▸ **QUESTIONS ON THE MATERIAL**:
**a.** Reproduce the passage of the interview transcript starting with "Jeff Bartsch" and going on through "edit, Edit Mentor?".
**b.** In the interview transcript, condense the paragraph that opens "So what I ended up doing" into a short bulleted list that keeps its main facts.

▸ **PAGE EXCERPT**:
Sure. So within 20 years in LA, about five years in, I had thought that, you know, when I got to, you know, when I got my first assistant editing gig, I was thrilled. I wasn't even getting paid. But I was happy as a clam. I could pay my rent with other stuff, and I was good. Then I got my first assist gig. Got my first full editing gig. And I thought, hey, if I you know, I'm good. This is cool. Oh, but wait, maybe if I get on a network show, then there'll be better. And I know I've heard you tell versions of this. I mean, you go to the next bigger and better thing big next bigger and better thing and you're at thing and you get there. You're gone. Oh, this is the same thing as it's always been. So at some point In five or six years, I realized that unless I wanted to become a producer and or executive or something, or completely change what I was doing, and have no life and hate my life, I was at an income ceiling. And so I want to learn how to bring in extra streams of income. God had mercy if you go to the internet and type in extra streams of income, you don't do that.

Zack Arnold

Oh, what do you get even better if you put in passive income, that can be a whole show in and of itself?

Jeff Bartsch

So what I ended up doing was I ran into a, I ran into a group that said, Okay, well, you just need to get really good at marketing. And I said, Well, I want to learn about business. No, you just need to learn about marketing. Because if you're good at marketing that fixes everything. Well, at that point, I didn't know what I didn't know. So I started hanging out with his group for quite a while I started a business. Believe it or not, are you familiar? Are you familiar with Misha Tenenbaums business, edit, Edit Mentor?

▸ **RECORDED INFORMATION**:

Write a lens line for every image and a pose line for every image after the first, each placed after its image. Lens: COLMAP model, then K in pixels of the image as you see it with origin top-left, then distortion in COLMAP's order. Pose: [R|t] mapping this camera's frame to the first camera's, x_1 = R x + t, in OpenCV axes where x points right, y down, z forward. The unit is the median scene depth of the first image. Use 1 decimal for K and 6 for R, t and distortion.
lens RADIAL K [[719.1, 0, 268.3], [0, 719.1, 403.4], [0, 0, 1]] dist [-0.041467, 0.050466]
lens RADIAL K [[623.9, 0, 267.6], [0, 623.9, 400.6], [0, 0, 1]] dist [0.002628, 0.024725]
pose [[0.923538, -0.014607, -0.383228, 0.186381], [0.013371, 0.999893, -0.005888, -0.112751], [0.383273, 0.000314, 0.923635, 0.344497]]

...

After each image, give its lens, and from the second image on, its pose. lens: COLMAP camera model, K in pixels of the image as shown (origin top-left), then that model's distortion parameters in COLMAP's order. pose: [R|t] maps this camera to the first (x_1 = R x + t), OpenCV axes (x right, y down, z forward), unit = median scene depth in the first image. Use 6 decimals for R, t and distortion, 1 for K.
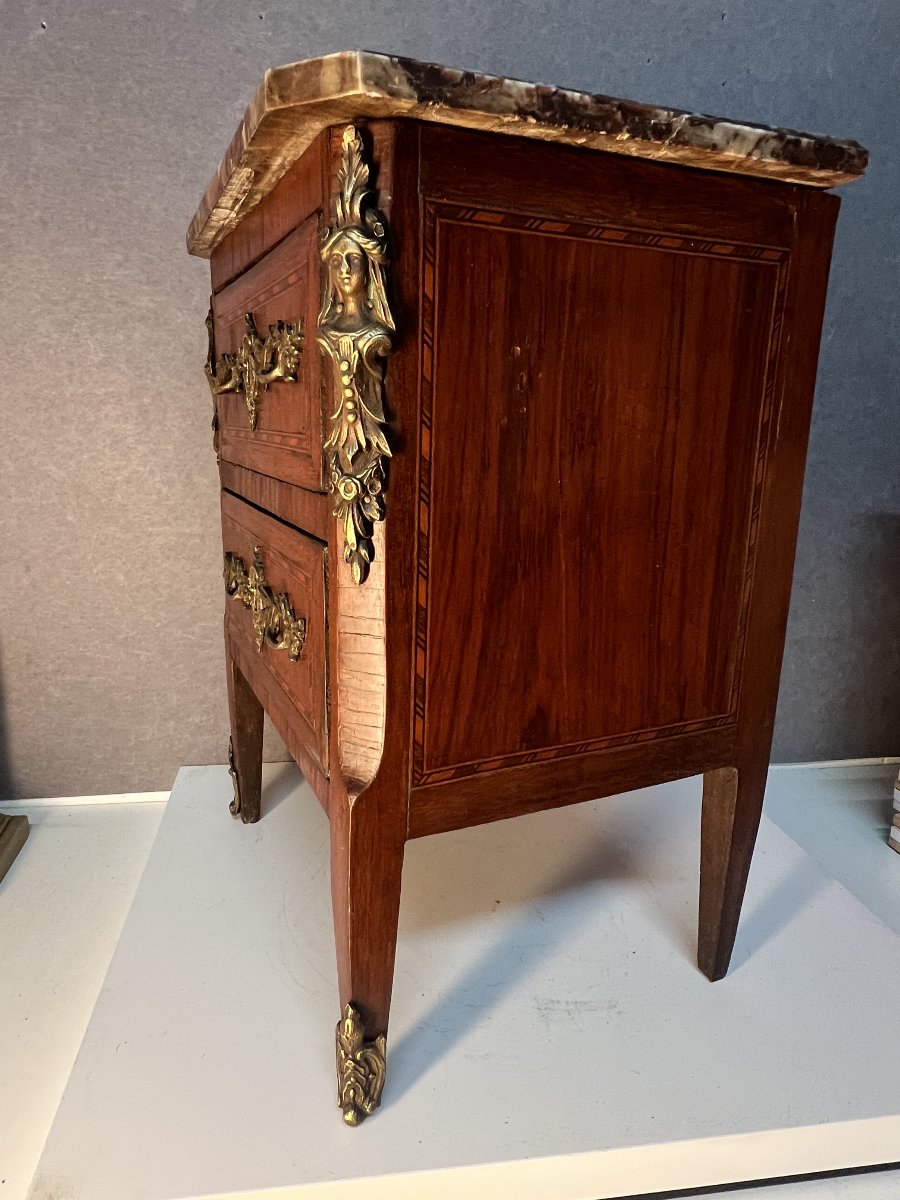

▸ **TASK-BY-TASK SOLUTIONS**:
**a.**
Jeff Bartsch

So what I ended up doing was I ran into a, I ran into a group that said, Okay, well, you just need to get really good at marketing. And I said, Well, I want to learn about business. No, you just need to learn about marketing. Because if you're good at marketing that fixes everything. Well, at that point, I didn't know what I didn't know. So I started hanging out with his group for quite a while I started a business. Believe it or not, are you familiar? Are you familiar with Misha Tenenbaums business, edit, Edit Mentor?

**b.**
- He came across a group that told him he needed to get really good at marketing.
- He said he wanted to learn about business, but they insisted marketing fixes everything.
- At that point he didn't know what he didn't know.
- He spent quite a while with the group and started a business.
- He asks whether the listener knows Misha Tenenbaum's business, Edit Mentor.